YOUR INSTRUCTIONS:
Reproduce the records below word for word, omitting the pictures.

GIVEN DATA:
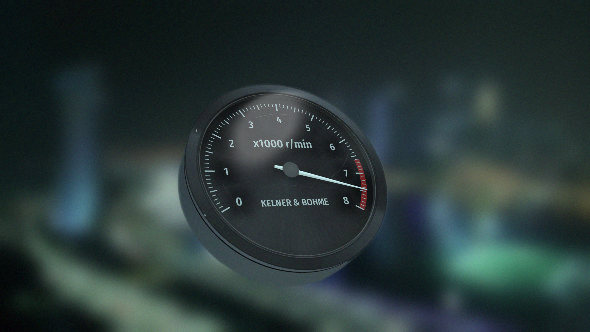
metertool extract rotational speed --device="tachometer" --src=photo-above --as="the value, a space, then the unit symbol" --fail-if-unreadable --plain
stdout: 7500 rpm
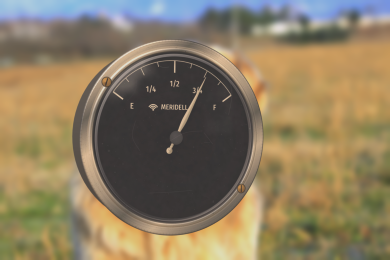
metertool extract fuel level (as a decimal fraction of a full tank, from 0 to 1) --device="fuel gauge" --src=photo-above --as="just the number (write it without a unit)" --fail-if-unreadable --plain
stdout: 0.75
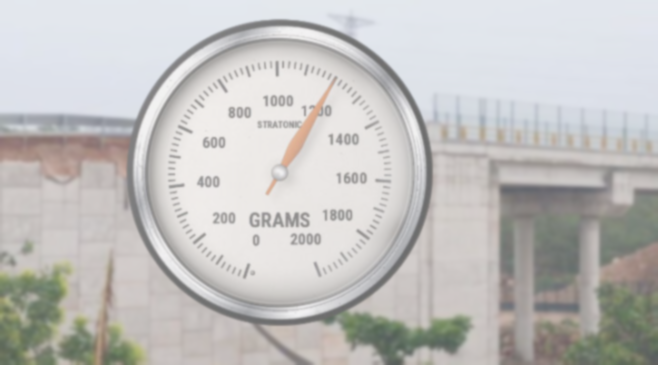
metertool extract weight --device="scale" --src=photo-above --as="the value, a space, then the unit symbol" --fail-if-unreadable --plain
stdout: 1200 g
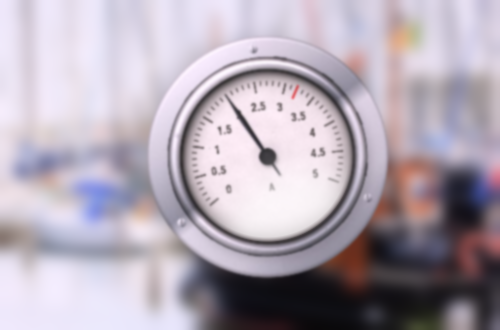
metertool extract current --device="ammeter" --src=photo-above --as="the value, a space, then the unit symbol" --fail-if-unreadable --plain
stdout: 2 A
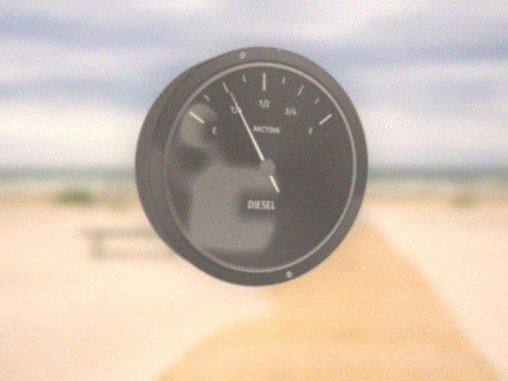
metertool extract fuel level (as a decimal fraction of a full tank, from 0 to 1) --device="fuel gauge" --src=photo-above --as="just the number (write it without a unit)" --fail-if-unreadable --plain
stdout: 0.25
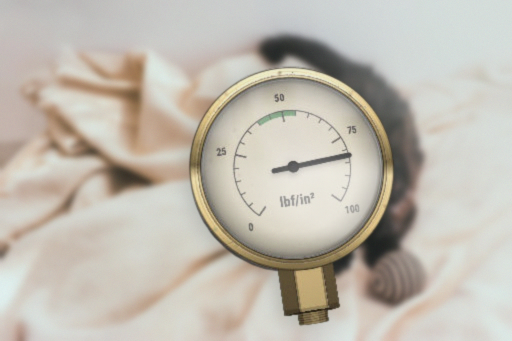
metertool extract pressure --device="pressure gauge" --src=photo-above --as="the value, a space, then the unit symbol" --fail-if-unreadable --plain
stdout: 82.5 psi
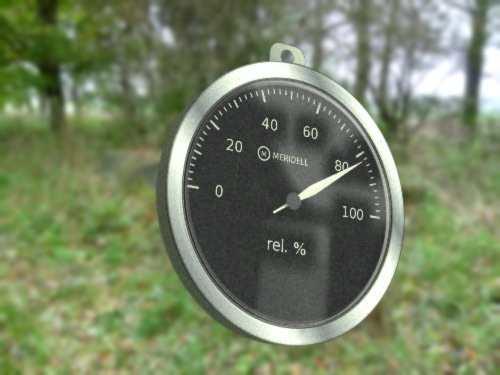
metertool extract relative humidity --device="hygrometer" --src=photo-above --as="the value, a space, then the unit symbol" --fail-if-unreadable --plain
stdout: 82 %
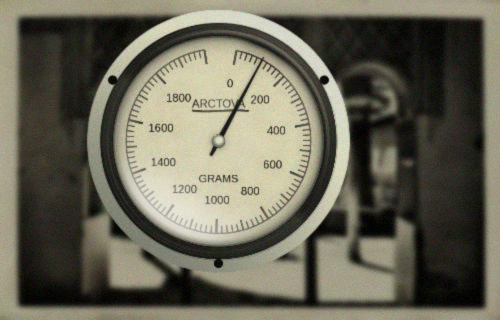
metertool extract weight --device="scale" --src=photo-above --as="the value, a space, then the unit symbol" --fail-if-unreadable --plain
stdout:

EXPECTED ANSWER:
metertool extract rotational speed --device="tachometer" --src=photo-above --as="the value, a space, then the unit symbol" --fail-if-unreadable --plain
stdout: 7500 rpm
metertool extract fuel level (as a decimal fraction of a full tank, from 0 to 1) --device="fuel gauge" --src=photo-above --as="just the number (write it without a unit)" --fail-if-unreadable --plain
stdout: 0.75
metertool extract weight --device="scale" --src=photo-above --as="the value, a space, then the unit symbol" --fail-if-unreadable --plain
stdout: 1200 g
metertool extract current --device="ammeter" --src=photo-above --as="the value, a space, then the unit symbol" --fail-if-unreadable --plain
stdout: 2 A
metertool extract fuel level (as a decimal fraction of a full tank, from 0 to 1) --device="fuel gauge" --src=photo-above --as="just the number (write it without a unit)" --fail-if-unreadable --plain
stdout: 0.25
metertool extract pressure --device="pressure gauge" --src=photo-above --as="the value, a space, then the unit symbol" --fail-if-unreadable --plain
stdout: 82.5 psi
metertool extract relative humidity --device="hygrometer" --src=photo-above --as="the value, a space, then the unit symbol" --fail-if-unreadable --plain
stdout: 82 %
metertool extract weight --device="scale" --src=photo-above --as="the value, a space, then the unit symbol" --fail-if-unreadable --plain
stdout:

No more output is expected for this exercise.